I have launched an AWS EMR cluster following the steps on the EMR page. After connecting through SSH (putty in Windows 7) and enabling foxyproxy (Chrome), it launched fine and can be accessed in my laptop browser. Pyspark and sparkR come with the EMR Spark 1.6.0 installation and work perfectly in the terminal. The ports for Hue etc. work fine in the following format:
ec2-xx-xxx-xxx-xxx.us-west-2.compute.amazonaws.com:/
I installed Jupyter by following the steps on http://jupyter.readthedocs.org/en/latest/install.html#using-pip
sudo pip install jupyter
I opened a new notebook with
jupyter notebook
It opened a browser in the terminal that I shut down. It gave the following output:
[I 14:32:12.001 NotebookApp] Writing notebook server cookie secret to /home/hadoop/.local/share/jupyter/runtime/notebook_cookie_secret
[I 14:32:12.033 NotebookApp] The port 8888 is already in use, trying another random port.

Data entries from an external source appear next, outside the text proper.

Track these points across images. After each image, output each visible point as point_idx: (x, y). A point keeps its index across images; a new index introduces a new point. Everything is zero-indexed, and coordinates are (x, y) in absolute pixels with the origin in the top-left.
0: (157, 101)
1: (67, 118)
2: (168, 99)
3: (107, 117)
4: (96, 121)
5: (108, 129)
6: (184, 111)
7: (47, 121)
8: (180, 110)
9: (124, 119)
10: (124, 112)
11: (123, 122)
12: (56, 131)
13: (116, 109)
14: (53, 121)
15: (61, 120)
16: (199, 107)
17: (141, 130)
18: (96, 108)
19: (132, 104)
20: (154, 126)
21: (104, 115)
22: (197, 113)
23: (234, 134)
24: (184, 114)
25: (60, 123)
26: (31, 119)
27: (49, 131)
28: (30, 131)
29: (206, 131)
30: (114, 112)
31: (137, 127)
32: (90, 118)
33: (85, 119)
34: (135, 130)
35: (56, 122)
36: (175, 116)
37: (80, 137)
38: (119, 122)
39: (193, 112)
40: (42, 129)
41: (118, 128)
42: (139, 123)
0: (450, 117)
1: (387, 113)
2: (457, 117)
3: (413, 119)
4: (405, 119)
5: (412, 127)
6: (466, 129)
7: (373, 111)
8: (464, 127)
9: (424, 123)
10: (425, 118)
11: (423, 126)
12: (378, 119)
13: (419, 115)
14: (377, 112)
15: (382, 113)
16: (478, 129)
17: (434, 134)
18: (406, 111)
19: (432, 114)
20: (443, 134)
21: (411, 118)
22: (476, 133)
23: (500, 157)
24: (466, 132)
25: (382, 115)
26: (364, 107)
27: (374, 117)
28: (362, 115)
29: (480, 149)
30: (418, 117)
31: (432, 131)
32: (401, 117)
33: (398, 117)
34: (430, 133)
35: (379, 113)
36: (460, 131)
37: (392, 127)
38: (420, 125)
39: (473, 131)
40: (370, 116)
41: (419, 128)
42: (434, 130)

[I 14:32:12.037 NotebookApp] Serving notebooks from local directory: /home/hadoop
[I 14:32:12.037 NotebookApp] 0 active kernels
[I 14:32:12.038 NotebookApp] The Jupyter Notebook is running at: http://localhost:8889/
[I 14:32:12.038 NotebookApp] Use Control-C to stop this server and shut down all kernels (twice to skip confirmation).

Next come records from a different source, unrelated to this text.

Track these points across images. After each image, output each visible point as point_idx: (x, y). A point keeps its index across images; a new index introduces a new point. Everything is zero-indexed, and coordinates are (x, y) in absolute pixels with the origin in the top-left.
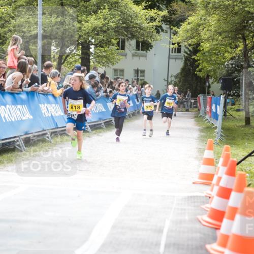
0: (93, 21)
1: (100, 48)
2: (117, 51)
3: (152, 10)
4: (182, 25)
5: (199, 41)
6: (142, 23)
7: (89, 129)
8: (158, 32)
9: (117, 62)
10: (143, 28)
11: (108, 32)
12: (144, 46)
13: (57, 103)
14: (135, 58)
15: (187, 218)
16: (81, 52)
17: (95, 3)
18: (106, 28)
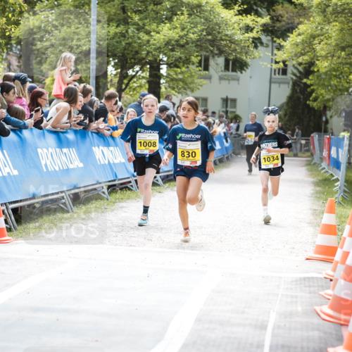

I tried accessing it in my browser by: localhost:8889/
(didn't work of course)
then by: ec2-xx-xxx-xxx-xxx.us-west-2.compute.amazonaws.com:8889/
(replacing the x's), but this gave an error as well.
This webpage is not available
ERR_CONNECTION_RESET
So how can I access Jupyter in my local browser when it has been installed on the head node of an EMR cluster?